> Instruction
Put every line of the items below into a Markdown table with the columns Row and Line, numbering each row and skipping blank lines. Leave the pictures out.

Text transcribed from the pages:
◇ ◇ ◇ ◇

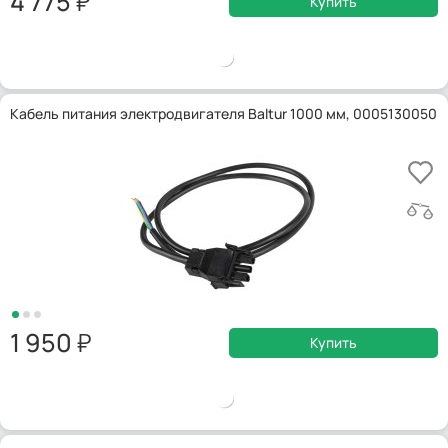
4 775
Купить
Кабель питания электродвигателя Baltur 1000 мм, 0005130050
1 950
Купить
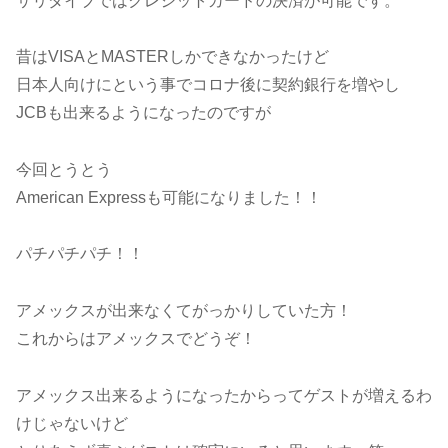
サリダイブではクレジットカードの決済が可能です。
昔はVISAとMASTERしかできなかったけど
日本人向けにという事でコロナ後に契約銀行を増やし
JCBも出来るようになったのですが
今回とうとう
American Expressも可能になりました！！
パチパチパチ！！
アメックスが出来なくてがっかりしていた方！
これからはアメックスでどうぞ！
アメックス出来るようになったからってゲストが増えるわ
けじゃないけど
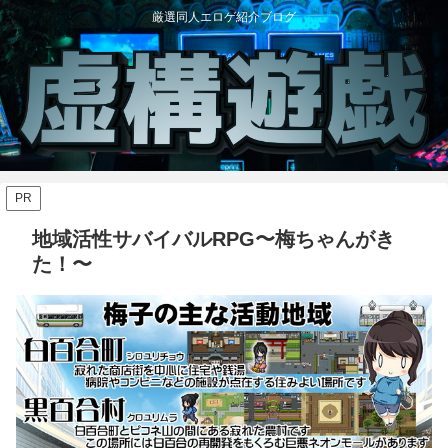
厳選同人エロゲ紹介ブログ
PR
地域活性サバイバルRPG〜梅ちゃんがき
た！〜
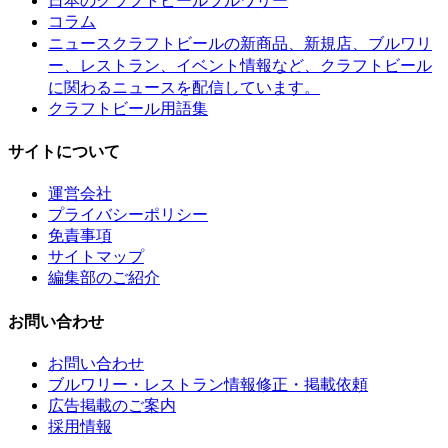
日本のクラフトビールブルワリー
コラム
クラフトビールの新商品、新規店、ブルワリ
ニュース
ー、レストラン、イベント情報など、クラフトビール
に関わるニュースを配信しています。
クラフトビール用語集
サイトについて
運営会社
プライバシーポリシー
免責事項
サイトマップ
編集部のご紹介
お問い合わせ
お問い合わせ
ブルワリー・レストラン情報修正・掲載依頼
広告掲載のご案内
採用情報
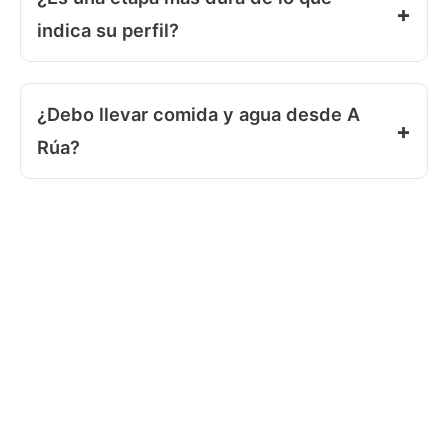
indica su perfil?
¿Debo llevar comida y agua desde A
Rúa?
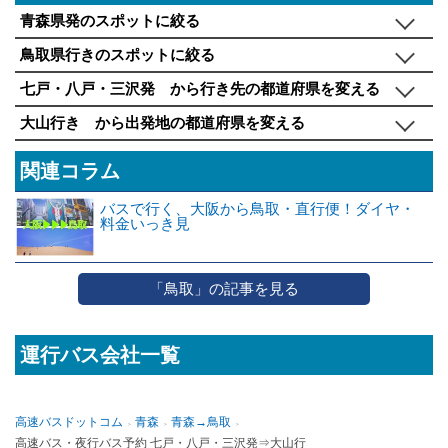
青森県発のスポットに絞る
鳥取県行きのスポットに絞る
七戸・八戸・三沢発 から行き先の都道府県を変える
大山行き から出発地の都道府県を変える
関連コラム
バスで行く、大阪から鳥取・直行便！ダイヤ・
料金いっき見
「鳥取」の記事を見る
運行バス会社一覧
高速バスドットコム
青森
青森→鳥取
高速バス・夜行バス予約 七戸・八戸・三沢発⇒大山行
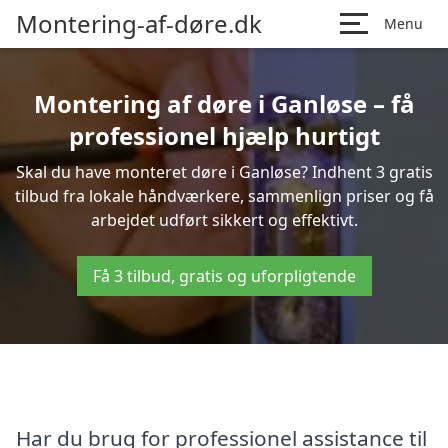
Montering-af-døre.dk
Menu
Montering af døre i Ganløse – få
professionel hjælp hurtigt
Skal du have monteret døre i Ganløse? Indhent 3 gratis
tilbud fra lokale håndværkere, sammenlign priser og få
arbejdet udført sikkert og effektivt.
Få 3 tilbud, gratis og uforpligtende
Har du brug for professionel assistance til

◇ ◇ ◇ ◇

> Exercise solution
| Row | Line |
|---|---|
| 1 | 4 775 |
| 2 | Купить |
| 3 | Кабель питания электродвигателя Baltur 1000 мм, 0005130050 |
| 4 | 1 950 |
| 5 | Купить |
| 6 | サリダイブではクレジットカードの決済が可能です。 |
| 7 | 昔はVISAとMASTERしかできなかったけど |
| 8 | 日本人向けにという事でコロナ後に契約銀行を増やし |
| 9 | JCBも出来るようになったのですが |
| 10 | 今回とうとう |
| 11 | American Expressも可能になりました！！ |
| 12 | パチパチパチ！！ |
| 13 | アメックスが出来なくてがっかりしていた方！ |
| 14 | これからはアメックスでどうぞ！ |
| 15 | アメックス出来るようになったからってゲストが増えるわ |
| 16 | けじゃないけど |
| 17 | 厳選同人エロゲ紹介ブログ |
| 18 | PR |
| 19 | 地域活性サバイバルRPG〜梅ちゃんがき |
| 20 | た！〜 |
| 21 | 日本のクラフトビールブルワリー |
| 22 | コラム |
| 23 | クラフトビールの新商品、新規店、ブルワリ |
| 24 | ニュース |
| 25 | ー、レストラン、イベント情報など、クラフトビール |
| 26 | に関わるニュースを配信しています。 |
| 27 | クラフトビール用語集 |
| 28 | サイトについて |
| 29 | 運営会社 |
| 30 | プライバシーポリシー |
| 31 | 免責事項 |
| 32 | サイトマップ |
| 33 | 編集部のご紹介 |
| 34 | お問い合わせ |
| 35 | お問い合わせ |
| 36 | ブルワリー・レストラン情報修正・掲載依頼 |
| 37 | 広告掲載のご案内 |
| 38 | 採用情報 |
| 39 | indica su perfil? |
| 40 | ¿Debo llevar comida y agua desde A |
| 41 | Rúa? |
| 42 | 青森県発のスポットに絞る |
| 43 | 鳥取県行きのスポットに絞る |
| 44 | 七戸・八戸・三沢発 から行き先の都道府県を変える |
| 45 | 大山行き から出発地の都道府県を変える |
| 46 | 関連コラム |
| 47 | バスで行く、大阪から鳥取・直行便！ダイヤ・ |
| 48 | 料金いっき見 |
| 49 | 「鳥取」の記事を見る |
| 50 | 運行バス会社一覧 |
| 51 | 高速バスドットコム |
| 52 | 青森 |
| 53 | 青森→鳥取 |
| 54 | 高速バス・夜行バス予約 七戸・八戸・三沢発⇒大山行 |
| 55 | Montering-af-døre.dk |
| 56 | Menu |
| 57 | Montering af døre i Ganløse – få |
| 58 | professionel hjælp hurtigt |
| 59 | Skal du have monteret døre i Ganløse? Indhent 3 gratis |
| 60 | tilbud fra lokale håndværkere, sammenlign priser og få |
| 61 | arbejdet udført sikkert og effektivt. |
| 62 | Få 3 tilbud, gratis og uforpligtende |
| 63 | Har du brug for professionel assistance til |